Saturday, June 15, 2013

a facebook post/tag an invite does not make

i really hate it when people tag me in pictures and posts that i really have nothing to do with.  it's bad enough when people tag you on photos that are unflattering but it's worse when they tag you on something and you weren't even there.

i've said here before that i'm pretty old-fashioned about certain things.  if you need me to be somewhere, you have to let me know you want me there, through the phone, either via text or call.  i refuse to believe that i have to constantly be online just because you do not have the common courtesy to let me know personally (and because you've lost your humanity) that you want me somewhere.  whatever happened to advance notice?  if you wanted me to be somewhere, knowing that i have geographical limitations (i refuse to move just because, again, you do not have consideration for me) , you could've told me so, i don't want to find out through Facebook that i was supposedly somewhere at this time and i'm not even there.  i don't assume to be invited anywhere.  it's just like these group of people before who were supposedly my friends who "expected "me to be somewhere but didn't invite me because i had a different service provider.  stupid people.

i think you can use Twitter or Facebook to invite people if the event is like weeks away or at least days before.  but if it's happening NOW, i think a text message or phone call would be more appropriate.  again, it takes away the human touch, the more personal approach when you force people to look at Facebook feeds and tweets when you could've just asked them if they wanted to go out.  it's hard when you tell people late and you expect them to be there pronto when it's physically impossible for them.  it's not like i'm the Flash and you're not really talking about a place that's walking distance to me.
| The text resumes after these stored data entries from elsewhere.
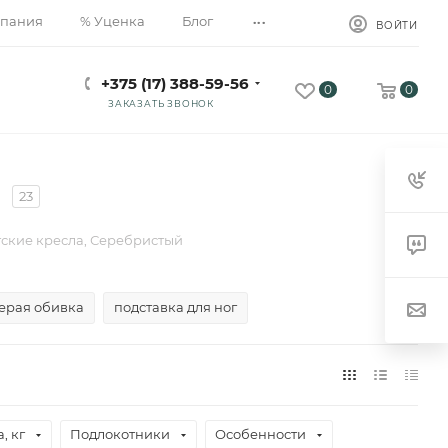
...
пания
% Уценка
Блог
ВОЙТИ
+375 (17) 388-59-56
0
0
ЗАКАЗАТЬ ЗВОНОК
23
ские кресла, Серебристый
ерая обивка
подставка для ног
, кг
Подлокотники
Особенности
people who only remember you when they need something are really not your friends.  you are dispensable.  like when i left my old job.  i kept sending people off but nobody cared enough for me to send me off, and yet they expected me to do something special for this other person, after i left.  then there are people who only talk to me because they can order me around.  when they found somebody else to do it for them, they didn't feel the need to be courteous to me anymore.  and then there are the people who only remember me because they need money.  you know those people.  they never talk to you when they want to share their blessings or their happiness with you, but you're on their speed dial when they're broke.  hell, they even have your number memorized if they pawned their phone.

this really infuriated me.  i hate it when people lose their common courtesy.